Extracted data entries
((
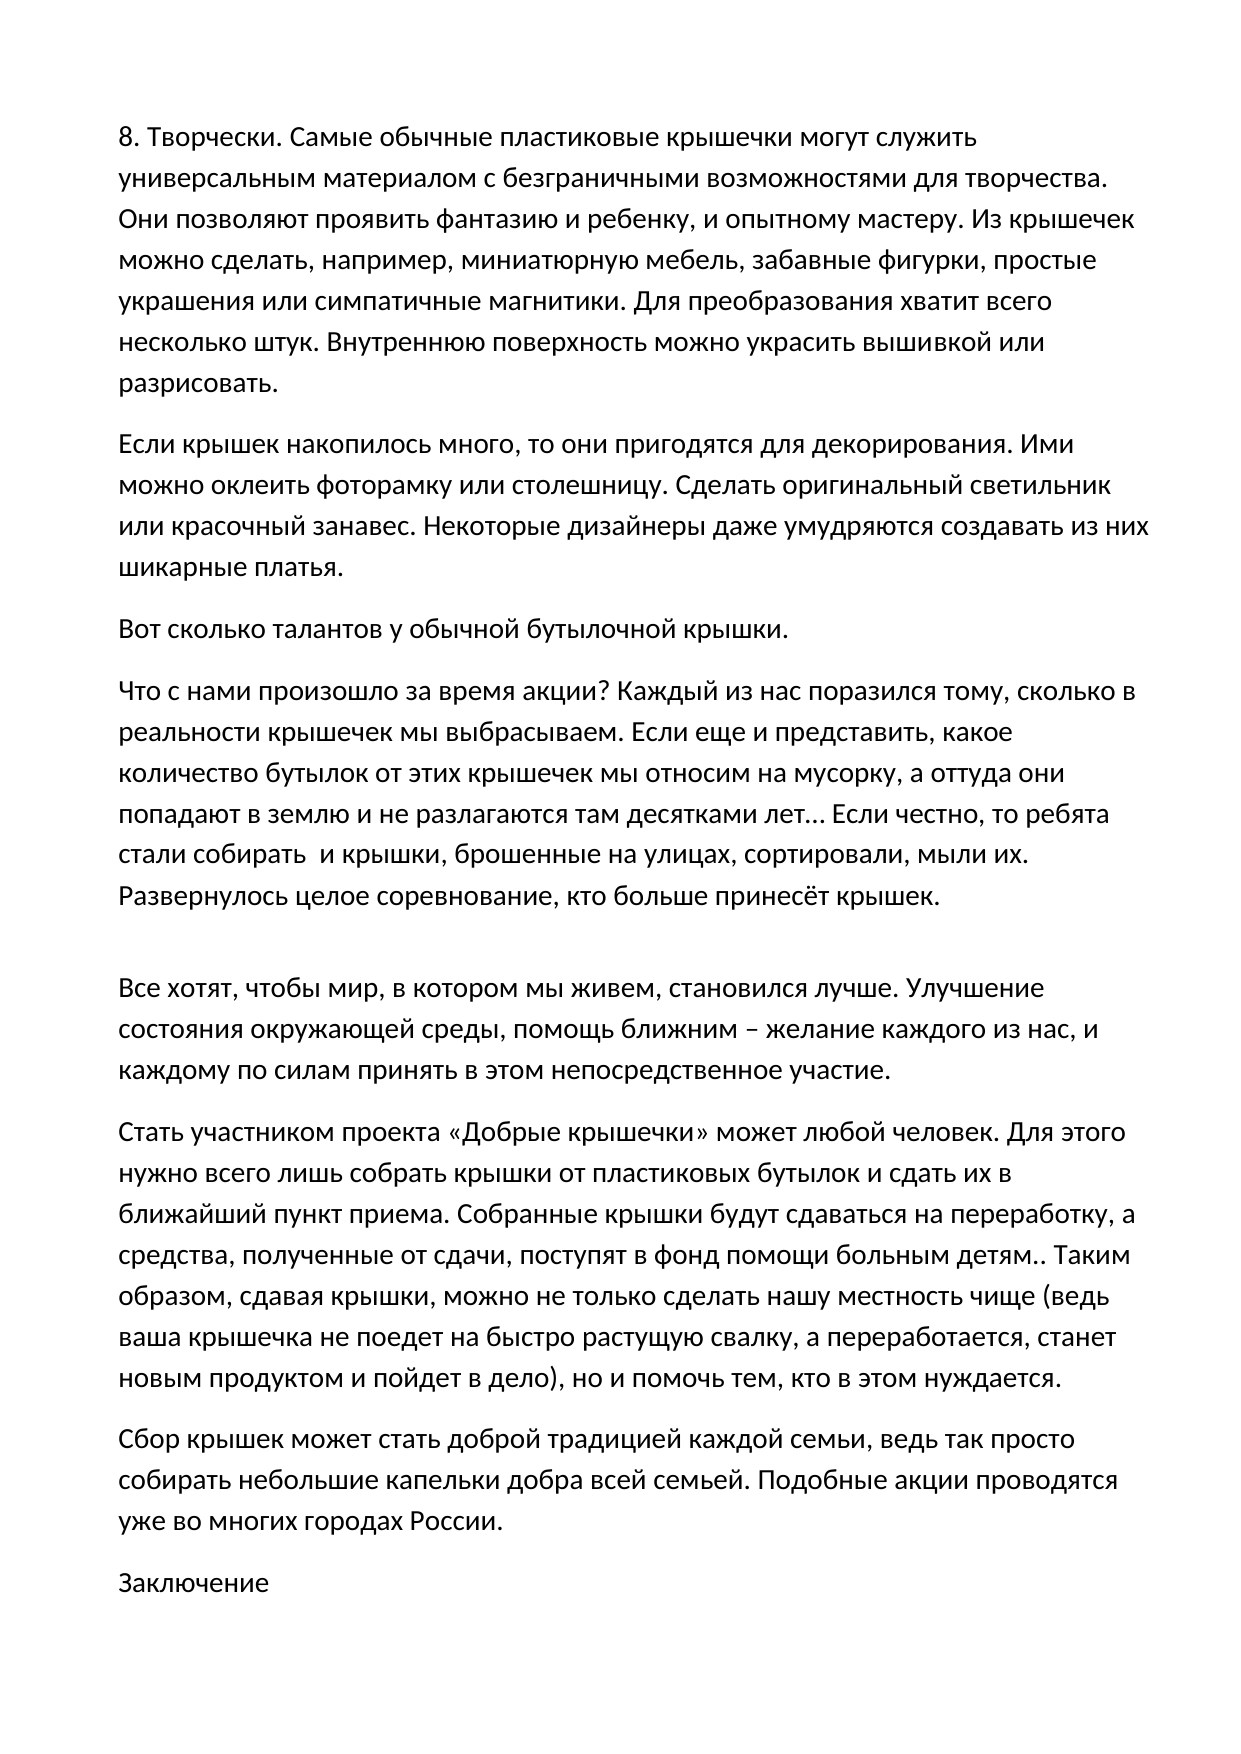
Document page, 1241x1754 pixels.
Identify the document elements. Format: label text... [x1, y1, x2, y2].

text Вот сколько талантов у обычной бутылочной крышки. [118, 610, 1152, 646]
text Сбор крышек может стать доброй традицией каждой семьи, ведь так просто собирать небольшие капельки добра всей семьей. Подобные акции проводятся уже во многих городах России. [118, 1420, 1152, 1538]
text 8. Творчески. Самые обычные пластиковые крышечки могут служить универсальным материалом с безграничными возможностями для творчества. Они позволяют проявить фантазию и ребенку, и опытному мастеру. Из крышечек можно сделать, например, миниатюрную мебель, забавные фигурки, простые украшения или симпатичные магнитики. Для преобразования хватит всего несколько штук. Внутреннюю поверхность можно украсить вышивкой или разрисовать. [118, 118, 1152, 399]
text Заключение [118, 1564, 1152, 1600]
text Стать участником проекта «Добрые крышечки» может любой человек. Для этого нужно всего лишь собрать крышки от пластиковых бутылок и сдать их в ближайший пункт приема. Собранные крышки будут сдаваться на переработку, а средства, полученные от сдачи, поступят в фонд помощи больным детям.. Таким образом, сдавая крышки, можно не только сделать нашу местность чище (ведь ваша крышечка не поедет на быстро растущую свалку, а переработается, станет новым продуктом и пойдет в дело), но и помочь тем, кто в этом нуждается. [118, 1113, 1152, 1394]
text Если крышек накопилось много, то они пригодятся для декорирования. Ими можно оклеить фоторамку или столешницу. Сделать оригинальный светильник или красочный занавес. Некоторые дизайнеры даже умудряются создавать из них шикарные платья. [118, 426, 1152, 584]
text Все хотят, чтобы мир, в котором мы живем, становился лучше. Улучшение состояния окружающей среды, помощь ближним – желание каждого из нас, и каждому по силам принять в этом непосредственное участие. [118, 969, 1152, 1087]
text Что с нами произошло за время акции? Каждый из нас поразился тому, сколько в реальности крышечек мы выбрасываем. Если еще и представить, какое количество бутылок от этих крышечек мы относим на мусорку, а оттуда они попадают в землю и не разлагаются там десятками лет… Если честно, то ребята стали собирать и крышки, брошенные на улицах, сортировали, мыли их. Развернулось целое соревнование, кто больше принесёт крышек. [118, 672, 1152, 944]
))
* Exercise goal: Write out the records exactly. Do not carry the pictures over.

* Exercise answer:
Document page, 1241x1754 pixels.
Identify the document elements. Format: label text... [x1, y1, x2, y2].

text Вот сколько талантов у обычной бутылочной крышки. [118, 610, 1152, 646]
text Сбор крышек может стать доброй традицией каждой семьи, ведь так просто собирать небольшие капельки добра всей семьей. Подобные акции проводятся уже во многих городах России. [118, 1420, 1152, 1538]
text 8. Творчески. Самые обычные пластиковые крышечки могут служить универсальным материалом с безграничными возможностями для творчества. Они позволяют проявить фантазию и ребенку, и опытному мастеру. Из крышечек можно сделать, например, миниатюрную мебель, забавные фигурки, простые украшения или симпатичные магнитики. Для преобразования хватит всего несколько штук. Внутреннюю поверхность можно украсить вышивкой или разрисовать. [118, 118, 1152, 399]
text Заключение [118, 1564, 1152, 1600]
text Стать участником проекта «Добрые крышечки» может любой человек. Для этого нужно всего лишь собрать крышки от пластиковых бутылок и сдать их в ближайший пункт приема. Собранные крышки будут сдаваться на переработку, а средства, полученные от сдачи, поступят в фонд помощи больным детям.. Таким образом, сдавая крышки, можно не только сделать нашу местность чище (ведь ваша крышечка не поедет на быстро растущую свалку, а переработается, станет новым продуктом и пойдет в дело), но и помочь тем, кто в этом нуждается. [118, 1113, 1152, 1394]
text Если крышек накопилось много, то они пригодятся для декорирования. Ими можно оклеить фоторамку или столешницу. Сделать оригинальный светильник или красочный занавес. Некоторые дизайнеры даже умудряются создавать из них шикарные платья. [118, 426, 1152, 584]
text Все хотят, чтобы мир, в котором мы живем, становился лучше. Улучшение состояния окружающей среды, помощь ближним – желание каждого из нас, и каждому по силам принять в этом непосредственное участие. [118, 969, 1152, 1087]
text Что с нами произошло за время акции? Каждый из нас поразился тому, сколько в реальности крышечек мы выбрасываем. Если еще и представить, какое количество бутылок от этих крышечек мы относим на мусорку, а оттуда они попадают в землю и не разлагаются там десятками лет… Если честно, то ребята стали собирать и крышки, брошенные на улицах, сортировали, мыли их. Развернулось целое соревнование, кто больше принесёт крышек. [118, 672, 1152, 944]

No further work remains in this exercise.